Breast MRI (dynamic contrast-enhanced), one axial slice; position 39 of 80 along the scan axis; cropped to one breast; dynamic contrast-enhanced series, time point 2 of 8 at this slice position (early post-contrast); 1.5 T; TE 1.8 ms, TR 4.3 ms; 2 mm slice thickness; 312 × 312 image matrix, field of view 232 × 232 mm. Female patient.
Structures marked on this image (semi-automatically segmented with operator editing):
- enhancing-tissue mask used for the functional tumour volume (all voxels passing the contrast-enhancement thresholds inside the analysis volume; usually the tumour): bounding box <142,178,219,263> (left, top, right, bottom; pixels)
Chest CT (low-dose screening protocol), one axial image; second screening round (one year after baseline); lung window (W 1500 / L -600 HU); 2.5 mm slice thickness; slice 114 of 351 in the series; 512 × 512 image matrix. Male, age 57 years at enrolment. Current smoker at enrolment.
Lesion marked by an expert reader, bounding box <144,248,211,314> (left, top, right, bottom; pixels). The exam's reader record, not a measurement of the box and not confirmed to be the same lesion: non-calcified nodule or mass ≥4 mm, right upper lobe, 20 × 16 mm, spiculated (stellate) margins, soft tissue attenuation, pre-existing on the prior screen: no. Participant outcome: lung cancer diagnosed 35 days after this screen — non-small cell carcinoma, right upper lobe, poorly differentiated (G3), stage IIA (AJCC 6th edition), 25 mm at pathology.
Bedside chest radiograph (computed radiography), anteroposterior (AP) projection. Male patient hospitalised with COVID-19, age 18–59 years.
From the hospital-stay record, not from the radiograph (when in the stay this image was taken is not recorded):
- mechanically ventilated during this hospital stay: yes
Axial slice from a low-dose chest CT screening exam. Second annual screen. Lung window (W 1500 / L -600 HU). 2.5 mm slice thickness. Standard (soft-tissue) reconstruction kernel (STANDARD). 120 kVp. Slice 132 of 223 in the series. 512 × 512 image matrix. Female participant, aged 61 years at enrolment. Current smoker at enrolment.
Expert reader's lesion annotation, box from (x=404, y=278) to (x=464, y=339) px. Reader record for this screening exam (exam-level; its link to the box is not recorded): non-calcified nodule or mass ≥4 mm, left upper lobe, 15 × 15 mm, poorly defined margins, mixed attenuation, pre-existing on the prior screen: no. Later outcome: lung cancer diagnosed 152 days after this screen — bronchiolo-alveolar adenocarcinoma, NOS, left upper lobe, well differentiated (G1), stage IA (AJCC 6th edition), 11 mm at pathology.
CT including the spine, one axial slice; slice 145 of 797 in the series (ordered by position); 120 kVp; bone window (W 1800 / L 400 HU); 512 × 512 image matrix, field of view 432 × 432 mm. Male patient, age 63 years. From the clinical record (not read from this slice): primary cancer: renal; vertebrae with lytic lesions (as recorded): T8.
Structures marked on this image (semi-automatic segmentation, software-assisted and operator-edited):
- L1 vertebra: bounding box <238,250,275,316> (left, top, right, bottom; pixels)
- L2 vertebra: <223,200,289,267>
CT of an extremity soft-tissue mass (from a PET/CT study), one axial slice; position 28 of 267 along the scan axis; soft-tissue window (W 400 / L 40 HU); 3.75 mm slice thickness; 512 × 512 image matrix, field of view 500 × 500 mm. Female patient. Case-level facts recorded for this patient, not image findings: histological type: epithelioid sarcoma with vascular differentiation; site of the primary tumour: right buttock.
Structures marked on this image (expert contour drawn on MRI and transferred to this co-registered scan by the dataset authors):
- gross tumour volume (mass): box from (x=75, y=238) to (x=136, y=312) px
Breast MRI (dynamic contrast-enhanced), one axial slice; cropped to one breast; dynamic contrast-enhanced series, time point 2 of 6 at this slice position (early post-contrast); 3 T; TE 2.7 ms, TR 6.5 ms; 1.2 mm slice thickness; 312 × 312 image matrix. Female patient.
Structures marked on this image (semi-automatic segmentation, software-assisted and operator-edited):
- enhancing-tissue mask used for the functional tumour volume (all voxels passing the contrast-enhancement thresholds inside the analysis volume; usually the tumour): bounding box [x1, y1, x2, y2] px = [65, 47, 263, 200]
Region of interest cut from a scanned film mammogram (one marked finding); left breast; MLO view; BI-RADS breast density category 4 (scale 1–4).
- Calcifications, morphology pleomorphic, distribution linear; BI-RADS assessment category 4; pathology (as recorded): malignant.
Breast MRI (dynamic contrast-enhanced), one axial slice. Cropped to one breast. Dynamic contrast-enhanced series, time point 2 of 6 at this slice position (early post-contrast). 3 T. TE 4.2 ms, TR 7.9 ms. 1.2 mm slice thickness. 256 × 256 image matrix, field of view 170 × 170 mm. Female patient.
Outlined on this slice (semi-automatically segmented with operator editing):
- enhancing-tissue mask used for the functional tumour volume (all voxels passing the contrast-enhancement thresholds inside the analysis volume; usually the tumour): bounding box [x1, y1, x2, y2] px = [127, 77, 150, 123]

Work order
The lines from the one containing "Breast MRI (dynamic contrast-enhanced), one axial slice." through the final line of the listing above are to be repeated exactly, and nothing else is to be printed.

Finished exercise
Breast MRI (dynamic contrast-enhanced), one axial slice. Cropped to one breast. Dynamic contrast-enhanced series, time point 2 of 6 at this slice position (early post-contrast). 3 T. TE 4.2 ms, TR 7.9 ms. 1.2 mm slice thickness. 256 × 256 image matrix, field of view 170 × 170 mm. Female patient.
Outlined on this slice (semi-automatically segmented with operator editing):
- enhancing-tissue mask used for the functional tumour volume (all voxels passing the contrast-enhancement thresholds inside the analysis volume; usually the tumour): bounding box [x1, y1, x2, y2] px = [127, 77, 150, 123]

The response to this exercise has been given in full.